*Instructions to follow:*
In the records, each line holding "lines" must be reported.

- - - -

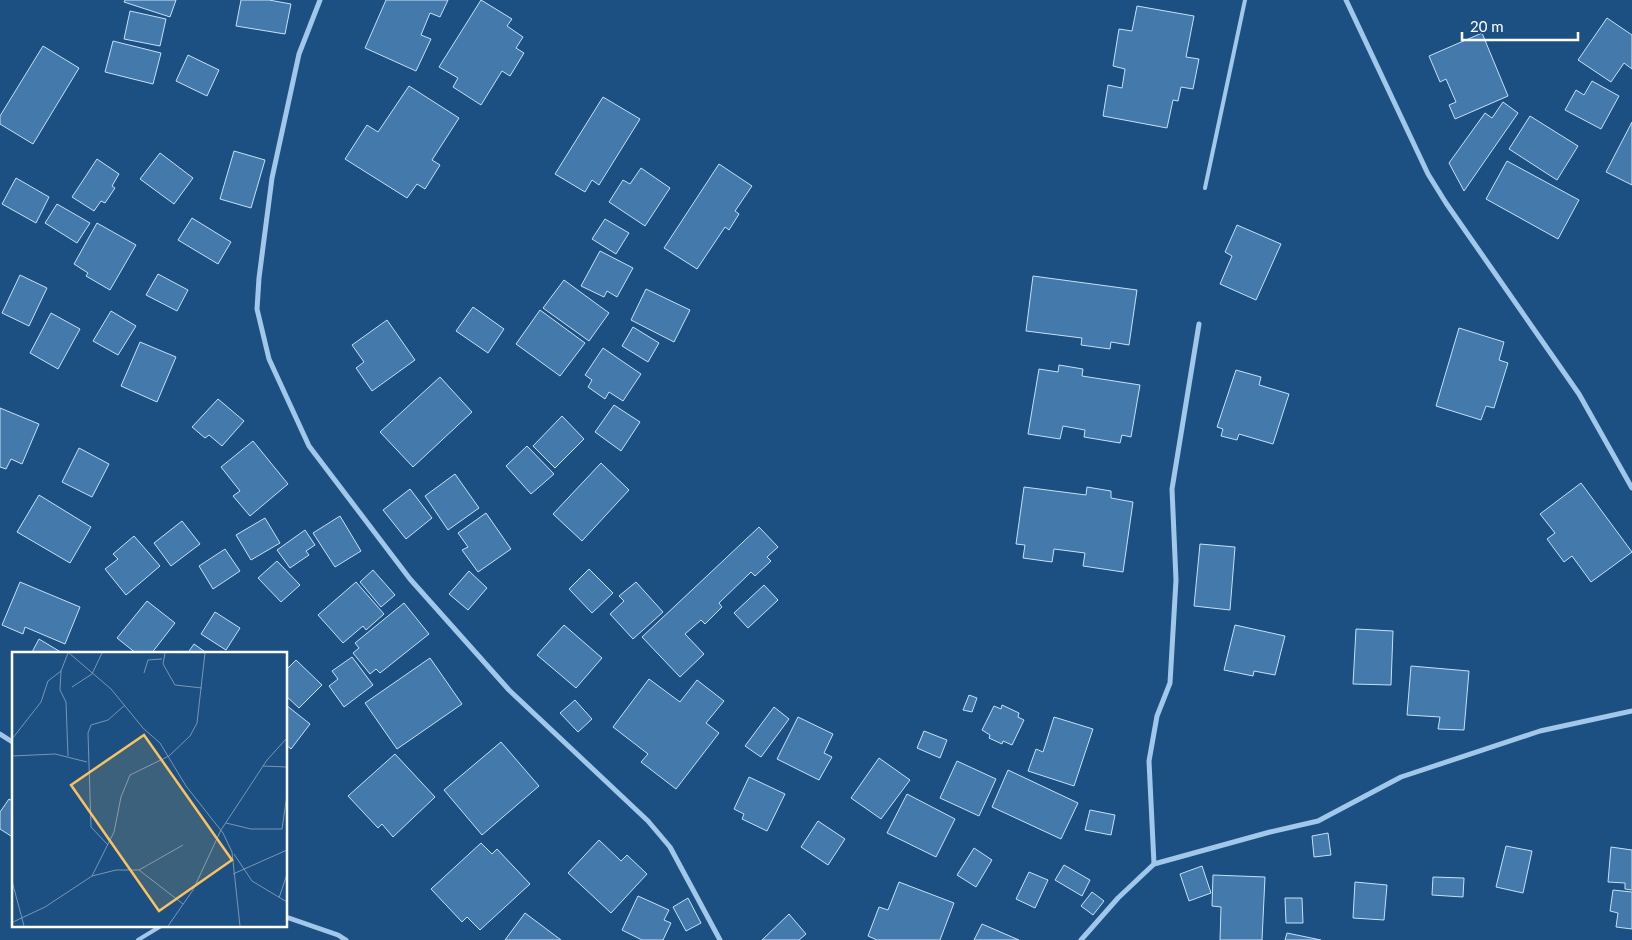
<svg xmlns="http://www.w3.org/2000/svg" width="1632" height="940" font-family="Lato,sans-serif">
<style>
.building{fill:#447aab;stroke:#c5e0f7}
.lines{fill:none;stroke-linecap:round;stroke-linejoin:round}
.service{stroke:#a1c7ea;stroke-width:4}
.minor{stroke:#a1c7ea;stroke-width:5}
.inset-road{fill:none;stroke:#7796b4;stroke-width:1}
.view{fill:#fac25e;fill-opacity:0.15;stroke:#fac25e;stroke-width:2.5}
.inset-edge{fill:none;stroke:#fff;stroke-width:2.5}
</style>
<rect width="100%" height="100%" fill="#1c5082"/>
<!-- building -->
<g class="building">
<polygon points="125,0 176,0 170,17 124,2"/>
<polygon points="241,0 269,0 291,4 285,34 236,26"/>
<polygon points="386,0 448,0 440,17 430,13 421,35 431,39 416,71 365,48"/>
<polygon points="481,0 512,19 507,26 523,37 516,48 524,53 510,76 502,71 481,105 453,87 458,78 439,67"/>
<polygon points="1137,6 1194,16 1186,57 1199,59 1193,89 1181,87 1178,101 1173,100 1167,128 1103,116 1108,85 1122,88 1125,69 1113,66 1119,29 1132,31"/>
<polygon points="130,11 166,19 160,46 124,39"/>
<polygon points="1607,18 1632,35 1632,69 1624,63 1611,82 1578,60"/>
<polygon points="1482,33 1508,96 1455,119 1449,105 1456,102 1446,79 1440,82 1429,56"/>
<polygon points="113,41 161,53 153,84 105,72"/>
<polygon points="43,46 79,68 33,144 0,124 0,116"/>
<polygon points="188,55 219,70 207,96 176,81"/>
<polygon points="1592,81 1619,96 1601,129 1565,110 1576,90 1584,95"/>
<polygon points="409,86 459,118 432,160 440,165 425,189 417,184 407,198 345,159 367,125 378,132"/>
<polygon points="603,97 640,119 599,185 592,180 585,192 555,174"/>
<polygon points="1503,102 1518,113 1464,191 1449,163 1485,113 1492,118"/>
<polygon points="1530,116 1578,146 1557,180 1509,149"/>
<polygon points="1632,122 1632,185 1606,172"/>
<polygon points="234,151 265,160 251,208 220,199"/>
<polygon points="160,153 193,178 174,204 140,179"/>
<polygon points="97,159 119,174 112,186 115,188 105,203 101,201 94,211 72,197"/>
<polygon points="1507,161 1579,200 1558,239 1486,199"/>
<polygon points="719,164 752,186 735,211 739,214 729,230 725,227 697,269 664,248"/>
<polygon points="641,168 670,188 645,226 609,202 623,180 630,184"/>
<polygon points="16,178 49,197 36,223 2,204"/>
<polygon points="57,204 90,223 77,243 45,223"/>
<polygon points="192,218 231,242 218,264 178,240"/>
<polygon points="605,219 629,233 616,254 592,239"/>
<polygon points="97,223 136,245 110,290 86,276 88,273 74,264"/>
<polygon points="1237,225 1281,244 1256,300 1220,284 1232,256 1225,252"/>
<polygon points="600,251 633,268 617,297 607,291 604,297 581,286"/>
<polygon points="158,274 188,290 177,311 146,295"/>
<polygon points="20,275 47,288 29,326 2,313"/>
<polygon points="1033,276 1137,290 1129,345 1111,342 1110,349 1081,345 1082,338 1026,331"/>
<polygon points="564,280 609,313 589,341 543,308"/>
<polygon points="646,289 690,310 674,342 631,320"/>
<polygon points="473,307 504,329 488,353 456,331"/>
<polygon points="540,310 585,343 560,376 516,344"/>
<polygon points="111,311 136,326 118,355 93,341"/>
<polygon points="51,313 80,329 58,369 30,353"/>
<polygon points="387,320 415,360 372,391 356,368 364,362 352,345"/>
<polygon points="633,327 659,343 648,362 622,346"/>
<polygon points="1459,328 1504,342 1499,360 1508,363 1494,408 1486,406 1481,420 1436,406"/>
<polygon points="140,342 176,357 157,402 121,386"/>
<polygon points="603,348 641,374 623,401 609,392 605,399 588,387 592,380 585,375"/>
<polygon points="1059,365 1083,369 1082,376 1140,385 1131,437 1122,435 1120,443 1084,437 1085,430 1063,426 1060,439 1028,434 1039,369 1058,372"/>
<polygon points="1236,370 1261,377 1259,385 1289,394 1273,444 1239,434 1237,440 1221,436 1223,429 1217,427"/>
<polygon points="440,377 472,412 413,467 380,432"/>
<polygon points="218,399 244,421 222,446 209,435 205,438 192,427"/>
<polygon points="614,405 640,422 621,451 595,432"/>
<polygon points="0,408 39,424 22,464 11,459 6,469 0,467"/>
<polygon points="562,416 584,439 555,468 533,446"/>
<polygon points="253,441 288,484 250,516 233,496 240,491 221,467"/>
<polygon points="527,446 554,474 531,494 506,466"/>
<polygon points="79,448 109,464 92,497 62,482"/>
<polygon points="601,463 629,490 582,541 553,514"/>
<polygon points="455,474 479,508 448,530 425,496"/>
<polygon points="1581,483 1632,552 1591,582 1572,556 1564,562 1547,539 1555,533 1540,514"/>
<polygon points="1024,487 1086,495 1087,487 1111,491 1111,498 1133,502 1123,572 1083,566 1085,553 1054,549 1052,562 1023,558 1025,545 1016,544"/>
<polygon points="410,489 432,518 406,539 383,510"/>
<polygon points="39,495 91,527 70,563 17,532"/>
<polygon points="486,513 511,549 478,572 462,550 468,547 458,533"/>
<polygon points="340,516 361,551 335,567 313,533"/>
<polygon points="265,518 280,543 251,560 236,535"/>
<polygon points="182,521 200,544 171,566 154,543"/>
<polygon points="759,527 778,547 767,557 771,561 755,576 751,572 719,603 722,607 705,624 701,620 685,634 704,654 680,677 642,637"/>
<polygon points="305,530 315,545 306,551 309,555 290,568 277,550"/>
<polygon points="134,536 160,566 126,595 105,569 118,559 113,554"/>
<polygon points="1200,544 1235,547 1230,610 1194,606"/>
<polygon points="225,549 240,571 213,589 199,566"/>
<polygon points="277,561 300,585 281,602 258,578"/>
<polygon points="589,569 613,593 592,613 569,589"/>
<polygon points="373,570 395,595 381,607 360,582"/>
<polygon points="469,571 487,588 468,610 449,594"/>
<polygon points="20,582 80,607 65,644 25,627 23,634 2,625"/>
<polygon points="356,582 384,614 366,630 363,626 343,643 318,615"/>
<polygon points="636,582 663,612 633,639 610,614 624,601 619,596"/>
<polygon points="764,585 778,600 748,628 734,613"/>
<polygon points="147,601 175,623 151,654 137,654 117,638"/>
<polygon points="404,603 429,634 380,673 376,669 370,674 353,653 359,648 355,643"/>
<polygon points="215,612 240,628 226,650 201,634"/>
<polygon points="564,625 602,658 576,688 537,655"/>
<polygon points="1235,625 1285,636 1275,675 1254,671 1253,676 1224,670"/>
<polygon points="1356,629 1393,631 1391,685 1353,684"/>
<polygon points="39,639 64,654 31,654"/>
<polygon points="194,644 208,654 187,654"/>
<polygon points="352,657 373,685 344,707 329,686 338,679 332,671"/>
<polygon points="430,658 462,704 397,749 365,703"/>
<polygon points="296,660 322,685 299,708 286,696 286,670"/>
<polygon points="1411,666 1469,671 1464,730 1438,729 1440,717 1407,715"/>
<polygon points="649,679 680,702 697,680 724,701 706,723 719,733 676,789 641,762 648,754 613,727"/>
<polygon points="969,695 977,698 972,712 963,710"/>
<polygon points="575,700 592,719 578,732 560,713"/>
<polygon points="286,705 310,724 291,749 286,745"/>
<polygon points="1002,705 1019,713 1018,717 1024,720 1012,745 1003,741 1002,744 989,738 990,735 982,730 994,706 1001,709"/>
<polygon points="774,707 789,719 761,757 745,746"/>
<polygon points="798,717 833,734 824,753 832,757 819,780 777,759"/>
<polygon points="1054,717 1093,729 1074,786 1028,771 1036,749 1043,752"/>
<polygon points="924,731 947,740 940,758 917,748"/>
<polygon points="501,742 539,786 482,835 444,790"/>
<polygon points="395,754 435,797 393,837 382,824 378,828 348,796"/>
<polygon points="879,758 910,780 881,819 851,798"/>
<polygon points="957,761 996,779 979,816 940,798"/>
<polygon points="1008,770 1078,803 1061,839 992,807"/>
<polygon points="749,777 785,794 767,831 742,819 744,814 734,809"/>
<polygon points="907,794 955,819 936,857 887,833"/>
<polygon points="9,799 14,802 14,838 0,829 0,812"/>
<polygon points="1090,810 1115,815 1111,835 1085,830"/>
<polygon points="818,821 845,839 828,865 801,847"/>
<polygon points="1328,833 1331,855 1314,857 1312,836"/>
<polygon points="599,840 621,861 627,855 647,874 611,913 568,873"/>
<polygon points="481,843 492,854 497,849 530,884 480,930 467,917 462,922 431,889"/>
<polygon points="1506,846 1532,851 1523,893 1496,887"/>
<polygon points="1611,847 1632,850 1632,890 1625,889 1625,883 1608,882"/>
<polygon points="974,848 992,860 976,887 957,875"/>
<polygon points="1064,865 1090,880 1082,896 1055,880"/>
<polygon points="1202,866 1211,893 1189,901 1180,874"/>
<polygon points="1029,872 1048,880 1035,908 1016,899"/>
<polygon points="1213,875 1265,877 1262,940 1220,940 1221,907 1212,906"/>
<polygon points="1433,877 1464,878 1463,897 1432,895"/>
<polygon points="899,882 954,903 940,940 877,940 868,936 879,907 888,910"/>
<polygon points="1355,882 1387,885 1384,920 1353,918"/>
<polygon points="1613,890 1632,892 1632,929 1616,927 1618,913 1610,911"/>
<polygon points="1092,892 1104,901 1093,915 1081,906"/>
<polygon points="638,896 669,910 664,920 671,923 663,940 642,940 622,930"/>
<polygon points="688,898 701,923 686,931 673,907"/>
<polygon points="1285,898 1302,898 1303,923 1286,923"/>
<polygon points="525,913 561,940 505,940"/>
<polygon points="789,914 806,934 799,940 762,940"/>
<polygon points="982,924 1019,940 974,940"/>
<polygon points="1287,933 1321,940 1285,940"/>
</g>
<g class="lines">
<!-- service -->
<g class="service">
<polyline points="1205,188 1245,0"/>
<polyline points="138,940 161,926"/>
</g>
<!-- minor -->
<g class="minor">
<polyline points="320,0 299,54 272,178 259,278 257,309 269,359 309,446 410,579 509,690 648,821 670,847 720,940"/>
<polyline points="1346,0 1428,174 1446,203 1579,394 1632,488"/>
<polyline points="0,734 14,743"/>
<polyline points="1154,864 1149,761 1157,716 1170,683 1176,580 1172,489 1199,324"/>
<polyline points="286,917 338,935 346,940"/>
<polyline points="1081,940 1118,898 1154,864 1270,832 1318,821 1401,777 1540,731 1632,711"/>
</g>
</g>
<!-- overview -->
<g transform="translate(12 652)">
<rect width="275" height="275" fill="#1c5082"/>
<path class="inset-road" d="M57,1l42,36 32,39 17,15 26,43 37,47 9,19 8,74M153,1l-2,11 12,21 27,3M49,19l-1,19 6,12 2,54M132,21l4,-13 14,-1M60,35l20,-13 10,-21M0,87l29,-37 7,-21 13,-10 7,-18M0,104l43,-2 32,8M251,114l24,1M214,171l25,6h31l5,-34M96,193l-17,-18 -3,-94 3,-8 17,-5 17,-15M222,202l18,27 35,21M127,218l44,-25M221,222l54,-24M80,224l24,-6h23l44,34M0,229l12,45M267,246l8,-24M1,270l32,-15 47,-31 22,-44 7,-35 9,-22 39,-19 21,-20 7,-13 8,-70M156,274l25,-36 28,-60 46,-70 20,-22"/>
<path class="view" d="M132,83l88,125 -73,51 -88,-126z"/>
<rect width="275" height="275" class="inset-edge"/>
</g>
<!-- scale -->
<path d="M1462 32v8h116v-8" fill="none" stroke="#ffffff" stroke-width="2.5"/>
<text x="1470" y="32" font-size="15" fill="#ffffff" stroke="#1c5082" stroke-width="4" paint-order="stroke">20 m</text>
</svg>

- - - -

*Expected output:*
.lines{fill:none;stroke-linecap:round;stroke-linejoin:round}
<g class="lines">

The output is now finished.